# What is being asked:
Replace every "pose" in the entries below with "camera", and reproduce the entries otherwise unchanged.

* START *

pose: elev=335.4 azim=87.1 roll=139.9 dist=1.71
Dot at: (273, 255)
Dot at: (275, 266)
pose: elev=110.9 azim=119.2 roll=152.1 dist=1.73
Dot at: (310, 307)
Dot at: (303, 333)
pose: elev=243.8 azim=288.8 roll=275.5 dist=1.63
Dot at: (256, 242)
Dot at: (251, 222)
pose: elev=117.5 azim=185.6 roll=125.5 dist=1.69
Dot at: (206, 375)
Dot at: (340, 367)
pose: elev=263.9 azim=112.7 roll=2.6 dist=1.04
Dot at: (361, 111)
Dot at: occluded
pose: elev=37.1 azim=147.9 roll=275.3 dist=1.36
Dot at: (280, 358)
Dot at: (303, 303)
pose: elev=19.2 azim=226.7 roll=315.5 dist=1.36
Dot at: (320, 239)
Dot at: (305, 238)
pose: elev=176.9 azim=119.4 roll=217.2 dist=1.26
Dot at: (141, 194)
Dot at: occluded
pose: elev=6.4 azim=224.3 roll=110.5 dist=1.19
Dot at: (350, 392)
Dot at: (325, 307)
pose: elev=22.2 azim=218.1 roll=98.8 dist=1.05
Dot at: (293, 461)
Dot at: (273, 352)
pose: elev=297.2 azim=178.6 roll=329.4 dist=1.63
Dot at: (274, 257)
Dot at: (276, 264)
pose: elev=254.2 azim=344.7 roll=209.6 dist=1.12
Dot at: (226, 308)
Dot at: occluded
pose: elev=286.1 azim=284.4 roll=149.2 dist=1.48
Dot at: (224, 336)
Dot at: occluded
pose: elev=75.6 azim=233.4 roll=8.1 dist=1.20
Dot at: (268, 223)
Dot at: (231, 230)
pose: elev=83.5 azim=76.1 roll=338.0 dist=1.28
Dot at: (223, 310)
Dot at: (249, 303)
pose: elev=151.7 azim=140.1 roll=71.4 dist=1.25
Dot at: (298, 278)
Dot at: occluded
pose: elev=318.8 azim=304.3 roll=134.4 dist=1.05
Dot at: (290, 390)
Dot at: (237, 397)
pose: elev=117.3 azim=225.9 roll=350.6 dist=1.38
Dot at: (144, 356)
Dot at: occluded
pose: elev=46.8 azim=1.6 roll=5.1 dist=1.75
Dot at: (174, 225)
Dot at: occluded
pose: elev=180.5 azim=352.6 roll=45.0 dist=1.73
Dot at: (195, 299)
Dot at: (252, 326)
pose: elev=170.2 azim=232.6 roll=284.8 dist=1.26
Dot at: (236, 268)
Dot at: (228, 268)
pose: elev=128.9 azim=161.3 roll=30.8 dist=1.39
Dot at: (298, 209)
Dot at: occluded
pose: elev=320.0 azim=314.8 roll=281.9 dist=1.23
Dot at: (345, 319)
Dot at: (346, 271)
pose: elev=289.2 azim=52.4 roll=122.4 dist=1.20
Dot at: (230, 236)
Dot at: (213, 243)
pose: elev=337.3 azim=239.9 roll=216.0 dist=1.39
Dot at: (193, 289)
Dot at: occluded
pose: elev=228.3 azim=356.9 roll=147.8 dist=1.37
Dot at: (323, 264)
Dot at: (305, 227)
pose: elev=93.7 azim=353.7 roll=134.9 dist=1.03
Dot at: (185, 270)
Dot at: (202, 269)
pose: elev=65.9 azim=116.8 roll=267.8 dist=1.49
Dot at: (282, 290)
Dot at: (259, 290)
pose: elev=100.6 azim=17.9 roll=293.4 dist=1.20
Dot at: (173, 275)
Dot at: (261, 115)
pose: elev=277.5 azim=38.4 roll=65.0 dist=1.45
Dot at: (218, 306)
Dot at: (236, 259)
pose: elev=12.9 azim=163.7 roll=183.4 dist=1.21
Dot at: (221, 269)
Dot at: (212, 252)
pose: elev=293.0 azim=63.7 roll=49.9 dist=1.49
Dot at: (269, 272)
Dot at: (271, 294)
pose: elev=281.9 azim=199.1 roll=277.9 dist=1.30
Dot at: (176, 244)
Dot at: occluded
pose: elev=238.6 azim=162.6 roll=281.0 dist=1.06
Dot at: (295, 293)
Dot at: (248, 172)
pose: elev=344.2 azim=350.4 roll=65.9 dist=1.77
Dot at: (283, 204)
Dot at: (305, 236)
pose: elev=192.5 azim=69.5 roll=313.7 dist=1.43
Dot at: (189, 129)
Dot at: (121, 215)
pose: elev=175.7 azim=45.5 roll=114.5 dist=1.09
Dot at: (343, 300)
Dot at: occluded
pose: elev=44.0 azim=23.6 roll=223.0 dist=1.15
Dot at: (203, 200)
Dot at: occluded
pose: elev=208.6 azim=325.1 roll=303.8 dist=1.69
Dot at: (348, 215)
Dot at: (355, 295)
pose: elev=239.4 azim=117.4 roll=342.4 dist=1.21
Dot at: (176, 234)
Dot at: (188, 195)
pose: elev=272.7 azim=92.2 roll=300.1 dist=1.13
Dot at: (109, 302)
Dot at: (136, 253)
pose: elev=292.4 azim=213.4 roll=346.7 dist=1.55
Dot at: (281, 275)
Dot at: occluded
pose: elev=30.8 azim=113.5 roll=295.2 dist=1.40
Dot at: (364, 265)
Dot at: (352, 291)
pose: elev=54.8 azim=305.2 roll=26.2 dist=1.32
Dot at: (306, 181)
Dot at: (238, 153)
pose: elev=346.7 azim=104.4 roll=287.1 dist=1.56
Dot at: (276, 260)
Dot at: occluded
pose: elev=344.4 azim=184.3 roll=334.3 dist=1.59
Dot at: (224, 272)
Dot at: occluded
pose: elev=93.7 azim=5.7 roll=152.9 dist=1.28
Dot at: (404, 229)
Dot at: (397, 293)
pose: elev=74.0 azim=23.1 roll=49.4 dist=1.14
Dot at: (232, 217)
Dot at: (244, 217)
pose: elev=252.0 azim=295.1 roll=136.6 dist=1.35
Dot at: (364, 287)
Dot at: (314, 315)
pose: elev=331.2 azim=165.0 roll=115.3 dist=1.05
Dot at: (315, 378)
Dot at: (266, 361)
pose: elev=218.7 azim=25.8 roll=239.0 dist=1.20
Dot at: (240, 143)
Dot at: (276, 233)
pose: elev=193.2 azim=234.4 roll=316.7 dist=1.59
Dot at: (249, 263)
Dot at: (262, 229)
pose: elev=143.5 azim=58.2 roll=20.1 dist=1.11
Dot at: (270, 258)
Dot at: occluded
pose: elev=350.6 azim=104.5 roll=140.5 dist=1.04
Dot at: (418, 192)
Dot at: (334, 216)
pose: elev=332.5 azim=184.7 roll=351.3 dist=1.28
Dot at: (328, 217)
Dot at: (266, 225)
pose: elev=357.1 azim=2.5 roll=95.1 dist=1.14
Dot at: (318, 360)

* END *

# Exercise result:
camera: elev=335.4 azim=87.1 roll=139.9 dist=1.71
Dot at: (273, 255)
Dot at: (275, 266)
camera: elev=110.9 azim=119.2 roll=152.1 dist=1.73
Dot at: (310, 307)
Dot at: (303, 333)
camera: elev=243.8 azim=288.8 roll=275.5 dist=1.63
Dot at: (256, 242)
Dot at: (251, 222)
camera: elev=117.5 azim=185.6 roll=125.5 dist=1.69
Dot at: (206, 375)
Dot at: (340, 367)
camera: elev=263.9 azim=112.7 roll=2.6 dist=1.04
Dot at: (361, 111)
Dot at: occluded
camera: elev=37.1 azim=147.9 roll=275.3 dist=1.36
Dot at: (280, 358)
Dot at: (303, 303)
camera: elev=19.2 azim=226.7 roll=315.5 dist=1.36
Dot at: (320, 239)
Dot at: (305, 238)
camera: elev=176.9 azim=119.4 roll=217.2 dist=1.26
Dot at: (141, 194)
Dot at: occluded
camera: elev=6.4 azim=224.3 roll=110.5 dist=1.19
Dot at: (350, 392)
Dot at: (325, 307)
camera: elev=22.2 azim=218.1 roll=98.8 dist=1.05
Dot at: (293, 461)
Dot at: (273, 352)
camera: elev=297.2 azim=178.6 roll=329.4 dist=1.63
Dot at: (274, 257)
Dot at: (276, 264)
camera: elev=254.2 azim=344.7 roll=209.6 dist=1.12
Dot at: (226, 308)
Dot at: occluded
camera: elev=286.1 azim=284.4 roll=149.2 dist=1.48
Dot at: (224, 336)
Dot at: occluded
camera: elev=75.6 azim=233.4 roll=8.1 dist=1.20
Dot at: (268, 223)
Dot at: (231, 230)
camera: elev=83.5 azim=76.1 roll=338.0 dist=1.28
Dot at: (223, 310)
Dot at: (249, 303)
camera: elev=151.7 azim=140.1 roll=71.4 dist=1.25
Dot at: (298, 278)
Dot at: occluded
camera: elev=318.8 azim=304.3 roll=134.4 dist=1.05
Dot at: (290, 390)
Dot at: (237, 397)
camera: elev=117.3 azim=225.9 roll=350.6 dist=1.38
Dot at: (144, 356)
Dot at: occluded
camera: elev=46.8 azim=1.6 roll=5.1 dist=1.75
Dot at: (174, 225)
Dot at: occluded
camera: elev=180.5 azim=352.6 roll=45.0 dist=1.73
Dot at: (195, 299)
Dot at: (252, 326)
camera: elev=170.2 azim=232.6 roll=284.8 dist=1.26
Dot at: (236, 268)
Dot at: (228, 268)
camera: elev=128.9 azim=161.3 roll=30.8 dist=1.39
Dot at: (298, 209)
Dot at: occluded
camera: elev=320.0 azim=314.8 roll=281.9 dist=1.23
Dot at: (345, 319)
Dot at: (346, 271)
camera: elev=289.2 azim=52.4 roll=122.4 dist=1.20
Dot at: (230, 236)
Dot at: (213, 243)
camera: elev=337.3 azim=239.9 roll=216.0 dist=1.39
Dot at: (193, 289)
Dot at: occluded
camera: elev=228.3 azim=356.9 roll=147.8 dist=1.37
Dot at: (323, 264)
Dot at: (305, 227)
camera: elev=93.7 azim=353.7 roll=134.9 dist=1.03
Dot at: (185, 270)
Dot at: (202, 269)
camera: elev=65.9 azim=116.8 roll=267.8 dist=1.49
Dot at: (282, 290)
Dot at: (259, 290)
camera: elev=100.6 azim=17.9 roll=293.4 dist=1.20
Dot at: (173, 275)
Dot at: (261, 115)
camera: elev=277.5 azim=38.4 roll=65.0 dist=1.45
Dot at: (218, 306)
Dot at: (236, 259)
camera: elev=12.9 azim=163.7 roll=183.4 dist=1.21
Dot at: (221, 269)
Dot at: (212, 252)
camera: elev=293.0 azim=63.7 roll=49.9 dist=1.49
Dot at: (269, 272)
Dot at: (271, 294)
camera: elev=281.9 azim=199.1 roll=277.9 dist=1.30
Dot at: (176, 244)
Dot at: occluded
camera: elev=238.6 azim=162.6 roll=281.0 dist=1.06
Dot at: (295, 293)
Dot at: (248, 172)
camera: elev=344.2 azim=350.4 roll=65.9 dist=1.77
Dot at: (283, 204)
Dot at: (305, 236)
camera: elev=192.5 azim=69.5 roll=313.7 dist=1.43
Dot at: (189, 129)
Dot at: (121, 215)
camera: elev=175.7 azim=45.5 roll=114.5 dist=1.09
Dot at: (343, 300)
Dot at: occluded
camera: elev=44.0 azim=23.6 roll=223.0 dist=1.15
Dot at: (203, 200)
Dot at: occluded
camera: elev=208.6 azim=325.1 roll=303.8 dist=1.69
Dot at: (348, 215)
Dot at: (355, 295)
camera: elev=239.4 azim=117.4 roll=342.4 dist=1.21
Dot at: (176, 234)
Dot at: (188, 195)
camera: elev=272.7 azim=92.2 roll=300.1 dist=1.13
Dot at: (109, 302)
Dot at: (136, 253)
camera: elev=292.4 azim=213.4 roll=346.7 dist=1.55
Dot at: (281, 275)
Dot at: occluded
camera: elev=30.8 azim=113.5 roll=295.2 dist=1.40
Dot at: (364, 265)
Dot at: (352, 291)
camera: elev=54.8 azim=305.2 roll=26.2 dist=1.32
Dot at: (306, 181)
Dot at: (238, 153)
camera: elev=346.7 azim=104.4 roll=287.1 dist=1.56
Dot at: (276, 260)
Dot at: occluded
camera: elev=344.4 azim=184.3 roll=334.3 dist=1.59
Dot at: (224, 272)
Dot at: occluded
camera: elev=93.7 azim=5.7 roll=152.9 dist=1.28
Dot at: (404, 229)
Dot at: (397, 293)
camera: elev=74.0 azim=23.1 roll=49.4 dist=1.14
Dot at: (232, 217)
Dot at: (244, 217)
camera: elev=252.0 azim=295.1 roll=136.6 dist=1.35
Dot at: (364, 287)
Dot at: (314, 315)
camera: elev=331.2 azim=165.0 roll=115.3 dist=1.05
Dot at: (315, 378)
Dot at: (266, 361)
camera: elev=218.7 azim=25.8 roll=239.0 dist=1.20
Dot at: (240, 143)
Dot at: (276, 233)
camera: elev=193.2 azim=234.4 roll=316.7 dist=1.59
Dot at: (249, 263)
Dot at: (262, 229)
camera: elev=143.5 azim=58.2 roll=20.1 dist=1.11
Dot at: (270, 258)
Dot at: occluded
camera: elev=350.6 azim=104.5 roll=140.5 dist=1.04
Dot at: (418, 192)
Dot at: (334, 216)
camera: elev=332.5 azim=184.7 roll=351.3 dist=1.28
Dot at: (328, 217)
Dot at: (266, 225)
camera: elev=357.1 azim=2.5 roll=95.1 dist=1.14
Dot at: (318, 360)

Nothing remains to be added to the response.